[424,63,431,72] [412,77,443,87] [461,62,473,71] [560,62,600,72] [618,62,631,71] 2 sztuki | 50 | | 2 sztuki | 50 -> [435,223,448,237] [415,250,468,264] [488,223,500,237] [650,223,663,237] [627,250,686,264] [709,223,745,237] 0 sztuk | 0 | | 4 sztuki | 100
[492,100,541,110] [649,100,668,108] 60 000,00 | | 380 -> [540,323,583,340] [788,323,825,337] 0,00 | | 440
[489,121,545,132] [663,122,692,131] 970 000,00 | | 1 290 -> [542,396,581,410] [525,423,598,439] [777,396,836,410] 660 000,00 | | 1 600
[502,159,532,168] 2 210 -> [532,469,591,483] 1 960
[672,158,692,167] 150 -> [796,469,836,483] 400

* * *

Copy the whole listing, word for word.

SOLUTION
[424,63,431,72] [412,77,443,87] [461,62,473,71] [560,62,600,72] [618,62,631,71] 2 sztuki | 50 | | 2 sztuki | 50 -> [435,223,448,237] [415,250,468,264] [488,223,500,237] [650,223,663,237] [627,250,686,264] [709,223,745,237] 0 sztuk | 0 | | 4 sztuki | 100
[492,100,541,110] [649,100,668,108] 60 000,00 | | 380 -> [540,323,583,340] [788,323,825,337] 0,00 | | 440
[489,121,545,132] [663,122,692,131] 970 000,00 | | 1 290 -> [542,396,581,410] [525,423,598,439] [777,396,836,410] 660 000,00 | | 1 600
[502,159,532,168] 2 210 -> [532,469,591,483] 1 960
[672,158,692,167] 150 -> [796,469,836,483] 400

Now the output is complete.